Where do i go frum here??

Oct 19, 2004 18:11

i think it's more i've always tried to put a smile on my face the best i could & pretend like everythin was okay, but i cant do it nemore. i've officially hit rock bottom. & suuure there's times wen life SEEMS sooo great & nuttin could be betta but the truth is its not. & it always seems to fade away. there are very few people i can actually talk to rite now & kno they completely understand, or atleast pretend to. & afta alls sed & done everythins the same..& by same i mean; they dont luv me ne different, they dont look at me ne different, they're jus there for me. i dont want pity, at all, & those who kno me..& i mean REALLY kno me, kno thats not wat i want at all. im jus not sure wat more i can do, & to be honest IF there really is nethin more i can do. i feel as if its me & im the one goin crazy. i try to isolate myself at times, or atleast it seems that way to me, so that i dont upset people wit ne of my problems but i think its wats gettin me into trouble. i build this huge wall around me, hidin my true feelins..& i kno part of its me dealin ON MY OWN.. bein angry/sad/frustrated/i dont even kno nemore..i guess my emotions jus got the best of me. alls i can do is jus take it day by day, hopin things will change. go the way i want them to.

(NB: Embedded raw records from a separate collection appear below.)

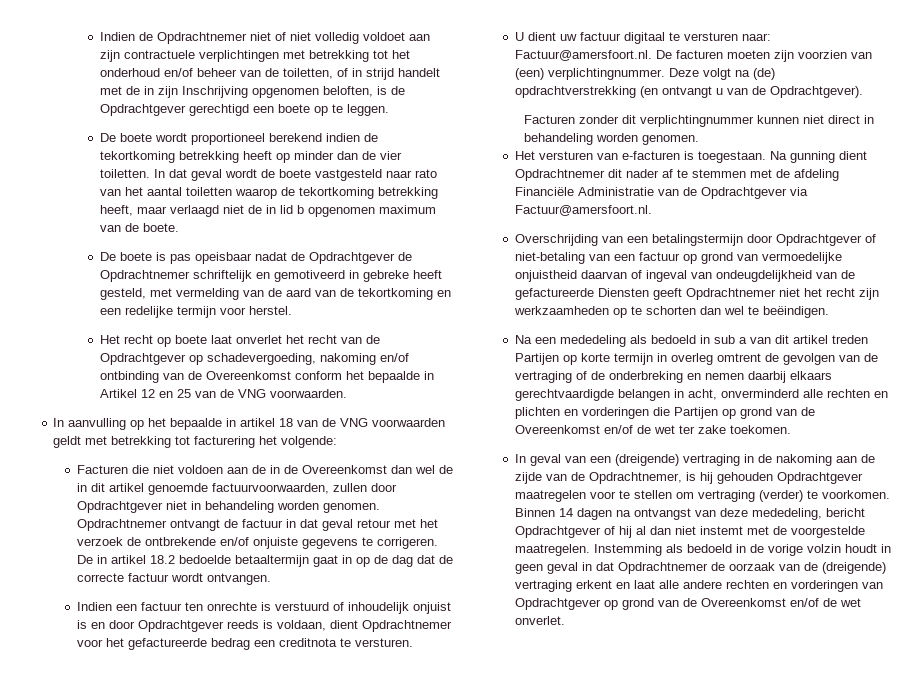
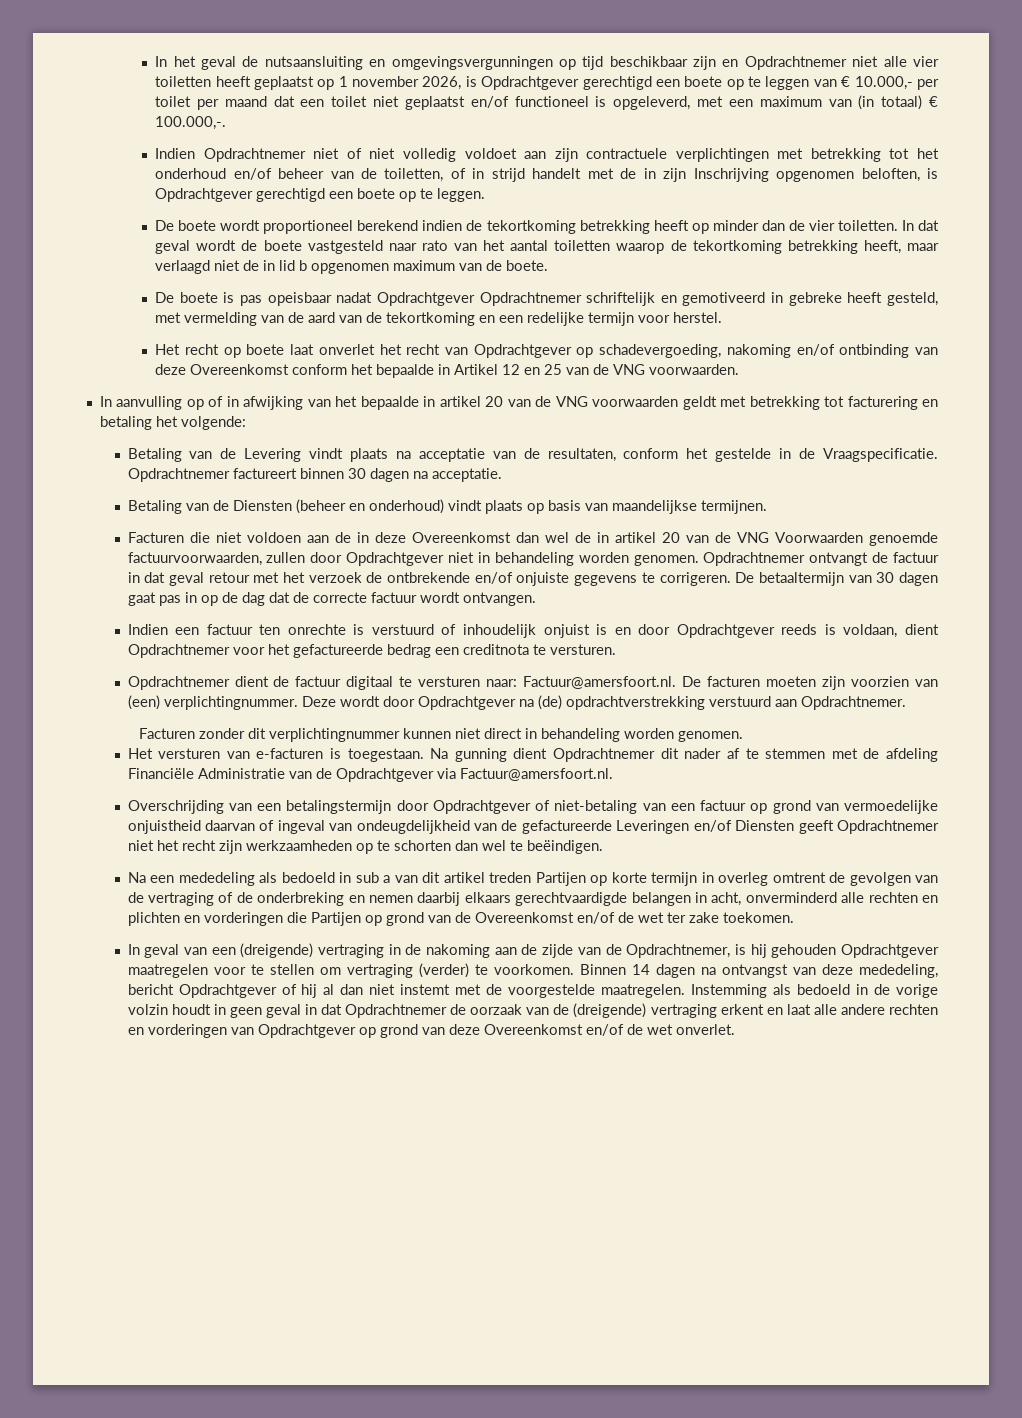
[100,32,154,41] Indien de -> [155,56,939,70] [155,76,939,90] [155,95,939,110] [155,116,227,130] [155,148,196,159] In het geval de nutsaansluiting en omgevingsvergunningen op tijd beschikbaar zijn en Opdrachtnemer niet alle vier toiletten heeft geplaatst op 1 november 2026, is Opdrachtgever gerechtigd een boete op te leggen van € 10.000,- per toilet per maand dat een toilet niet geplaatst en/of functioneel is opgeleverd, met een maximum van (in totaal) € 100.000,-. // Indien
[391,86,406,95] de -> (938, 173) none
[291,252,413,264] de Opdrachtgever de -> [376,292,475,306] Opdrachtgever
[366,335,381,344] de -> (468, 351) none
[188,371,203,380] de -> [155,364,187,375] deze
(145, 425) none -> [208,396,331,410] of in afwijking van
[279,418,294,427] 18 -> [485,396,504,407] 20
(256, 442) none -> [921,399,938,407] [99,416,152,430] en betaling
(338, 442) none -> [127,448,939,462] [127,468,502,482] [127,499,767,514] // Betaling van de Levering vindt plaats na acceptatie van de resultaten, conform het gestelde in de Vraagspecificatie. Opdrachtnemer factureert binnen 30 dagen na acceptatie. // Betaling van de Diensten (beheer en onderhoud) vindt plaats op basis van maandelijkse termijnen.
[283,465,298,474] de -> [374,532,406,543] deze
[90,483,144,492] dit artikel -> [614,532,863,543] artikel 20 van de VNG Voorwaarden
[96,555,338,567] in artikel 18.2 bedoelde betaaltermijn gaat -> [758,572,938,586] [127,592,181,606] betaaltermijn van 30 dagen gaat pas
[514,32,577,41] U dient uw -> [127,676,290,690] Opdrachtnemer dient de
[702,68,775,80] [514,86,863,98] volgt na (de) opdrachtverstrekking (en ontvangt u van de Opdrachtgever). -> [339,695,906,710] wordt door Opdrachtgever na (de) opdrachtverstrekking verstuurd aan Opdrachtnemer.
(594, 294) none -> [616,820,732,834] Leveringen en/of
[682,598,697,607] de -> [448,1024,480,1035] deze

EVERYTHIN. & im almost positive, unless by chance a miracle comes my way, thats not gunna eva happen. jus play the cards ur dealt, & everythin will eventually work out, rite? even if it's 10 yrs frum now.

so for those who listen, & put up wit me...thanx. i dont kno how many times i can say 'i appreciate it.' to my friends; ur really wat keeps me goin.<3 so if i dont always show it, it doesnt mean my feelins change.

it goes to show, ya neva kno
wen everythins about to change
jus another day started like ne other.